Older age is a central risk factor for becoming critically ill from the novel coronavirus (COVID-19).
An editorial in BMJ published on March 13th, argues that guidance has not sufficiently incorporated the needs of this at risk population. The editorial suggests that a global expert group should be formed around response to the virus in settings including nursing homes and long-term care facilities.
The editorial was written by faculty from the London School of Hygiene & Tropical Medicine, the University of East Anglia, and the Samson Institute for Ageing Research.
The risk of dying from COVID-19 increases with age, and most of the deaths observed are in people older than 60 years, especially those with underlying health conditions.
“Yet, to date, guidance largely ignores this issue, not only in high income countries, but in low- and middle-income countries (LMICs), which contain 69% of the global population aged ≥60 and where health systems are weaker and covid-19 could potentially have the greatest impact,” the authors wrote.
The study authors identify 4 key concerns for older people in low- and middle-income countries. The first of these is changing family dynamics.
Because labor has become more mobile, in many countries parents may live and work distantly from their children. In these circumstances, children may be raised by their grandparents. This caregiving role provides an added risk of exposure and under current circumstances makes it impossible for them to truly self-quarantine.
There are substantial implications for their extended families because those working abroad are likely to be unable to return home at short notice due to the pandemic.
The second challenge the editorial identifies for older people in LMICs is that many older people in these countries are now cared for in nursing homes or long-term care facilities.
“These homes are often unregulated and provide care that is of very poor quality.

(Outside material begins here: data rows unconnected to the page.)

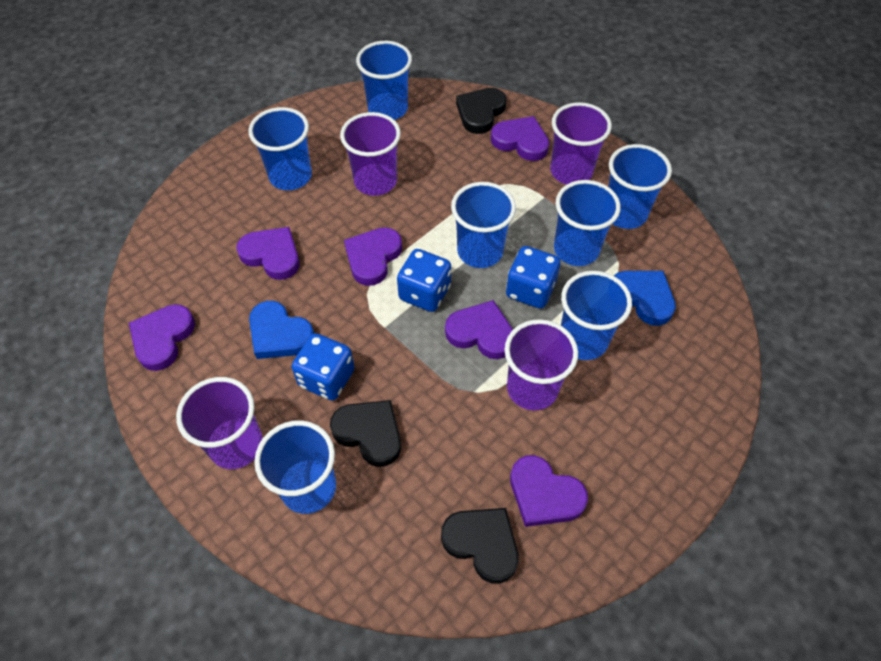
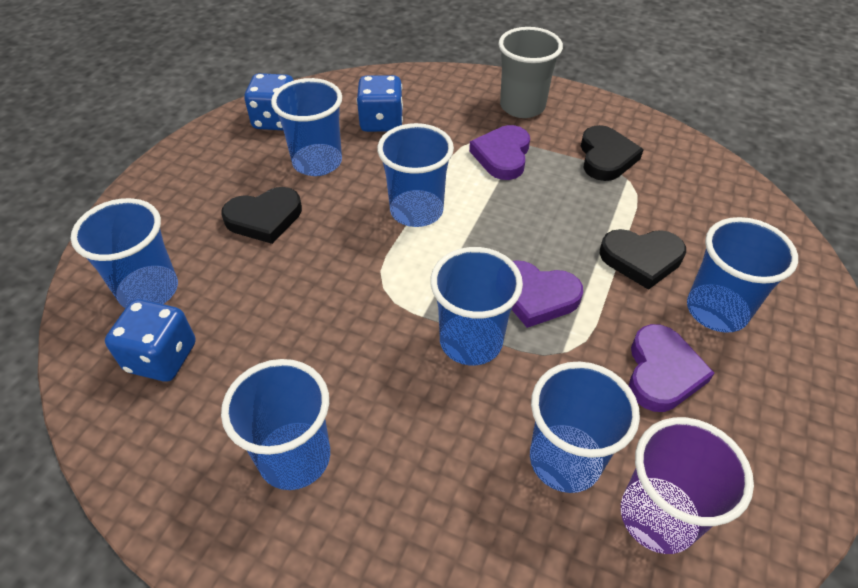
blue heart: 2 -> 0
grey cup: 0 -> 1
purple cup: 4 -> 1
purple heart: 6 -> 3

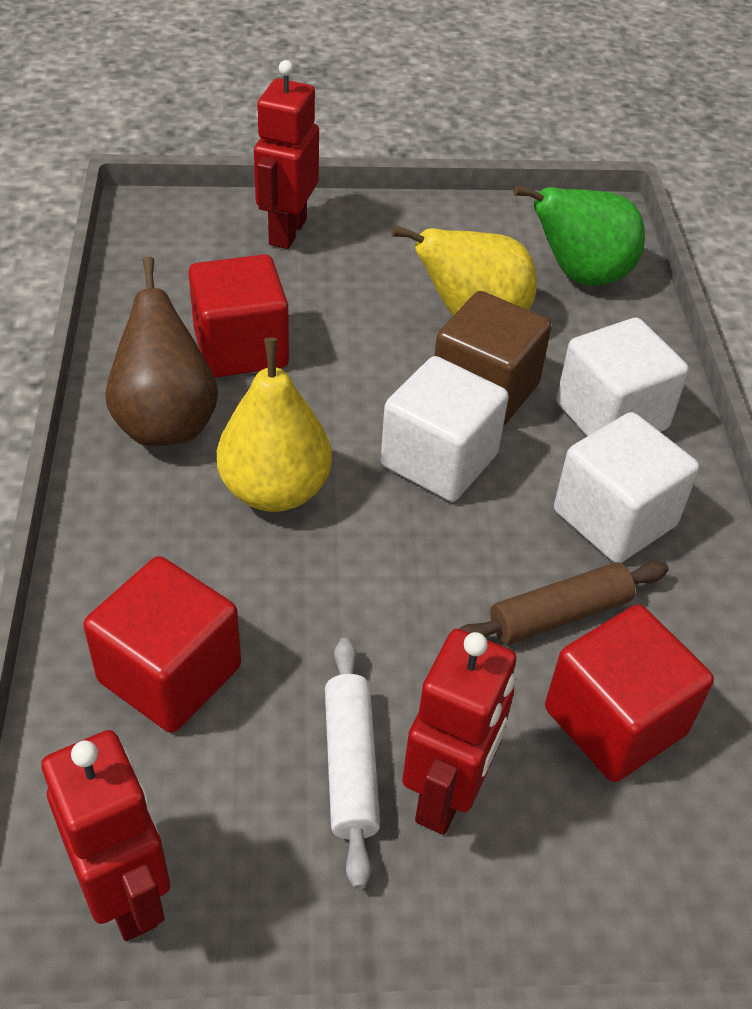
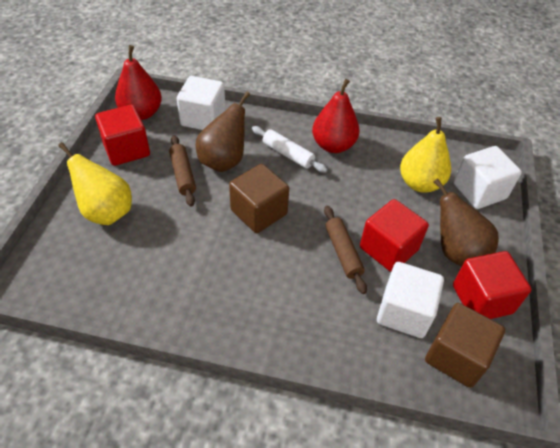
brown cube: 1 -> 2
brown pear: 1 -> 2
brown rolling pin: 1 -> 2
green pear: 1 -> 0
red pear: 0 -> 2
red robot: 3 -> 0

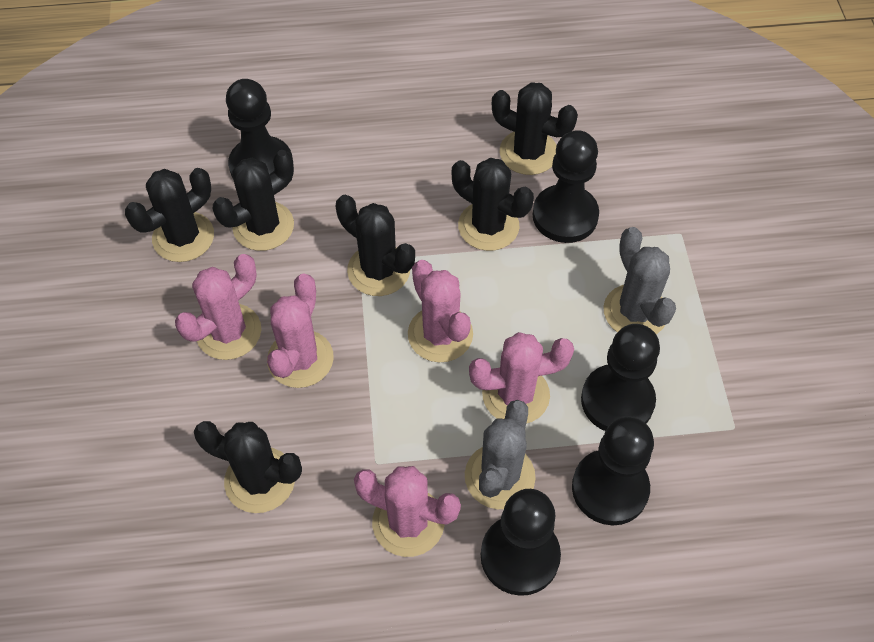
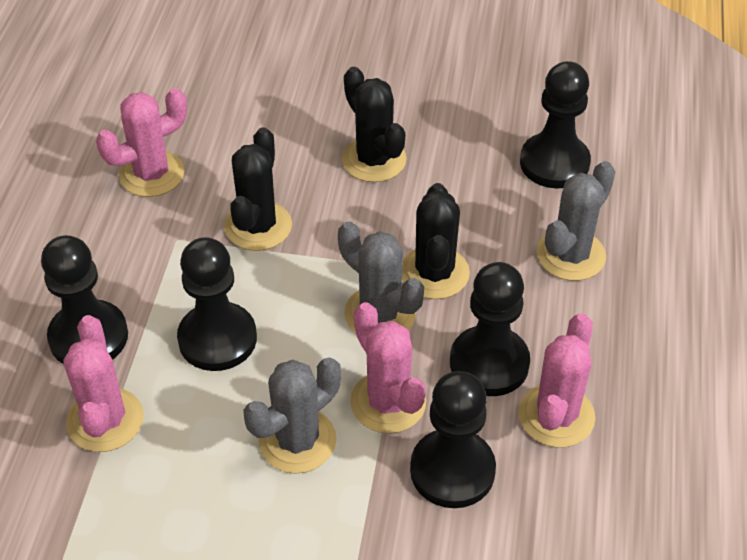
black cactus: 6 -> 3
grey cactus: 2 -> 3
pink cactus: 5 -> 4

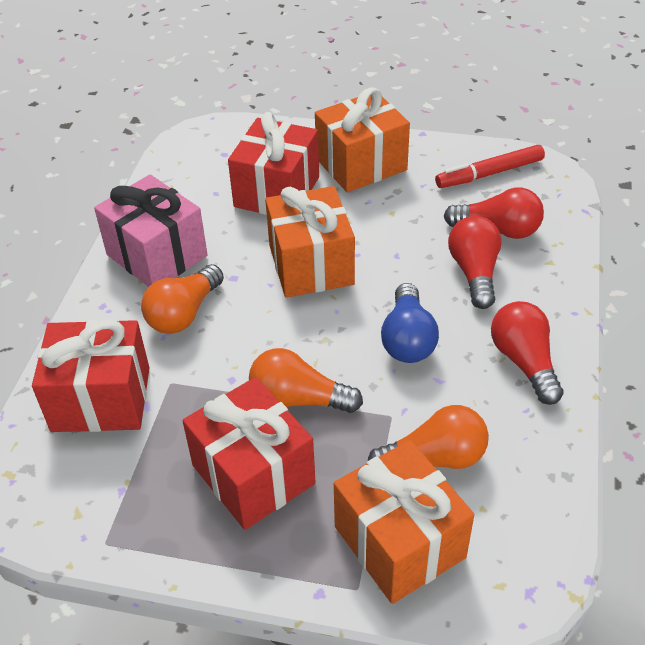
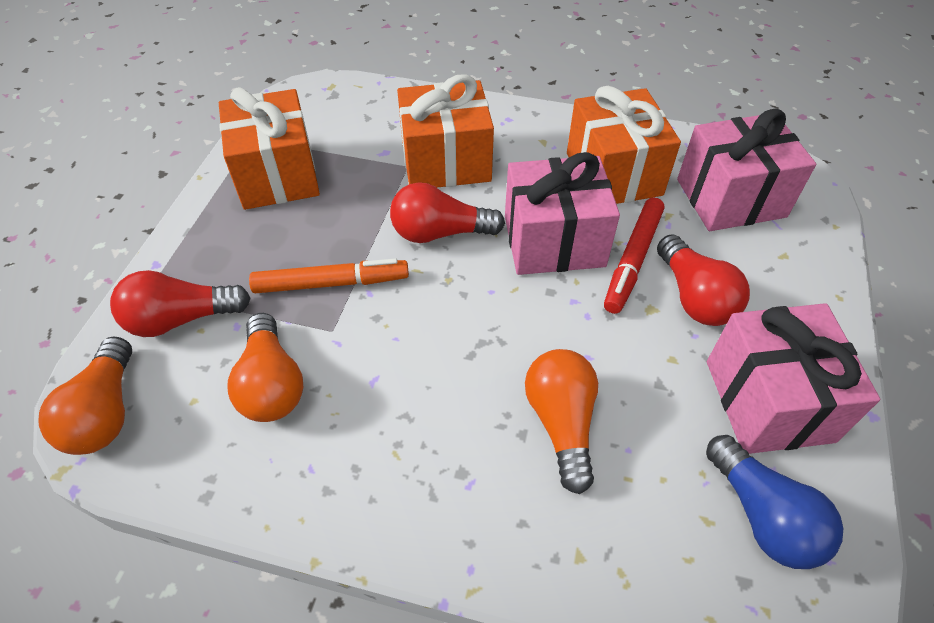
orange marker: 0 -> 1
pink gift: 1 -> 3
red gift: 3 -> 0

Institutions in which people live in close proximity, such as prisons and mines, can act as incubators of infection,” the authors explain.
Even in the United States, many of the initial deaths from COVID-19 were reported in a nursing home setting. Residents in these facilities are highly dependent on health care workers, who could become infected outside the facility even if strict measures are practiced internally.
The third problem facing older populations in LMICs is that health care systems may become burdened to capacity by surges in demand. Under typical circumstances, many health systems in these countries are already under strain. It is already difficult for older individuals to access adequate care in many contexts.
“Health systems in LMICs face severe constraints on capacity at normal times and are unlikely to be able to offer the care needed, especially if the precarious staffing levels—already depleted by migration, low salaries, and poor working conditions—and limited gerontological expertise are reduced further by illness,” the authors indicated.
The fourth problem, and one of the most difficult to solve, will be the conditions of social distancing themselves. Older people around the world often live in precarious circumstances, either living alone or dependent on others for support.
As quarantine conditions become more widespread, people in this population may face challenges acquiring food or other essential supplies. In LMICs, many older individuals are illiterate and will have limited access to public health information.
In concluding, the authors of the editorial suggest that international response coordination include a group primarily focused on the needs of older adults. There is no simple solution to these problems, the authors acknowledge, and many are deeply rooted. The first step, however, is admitting that they exist.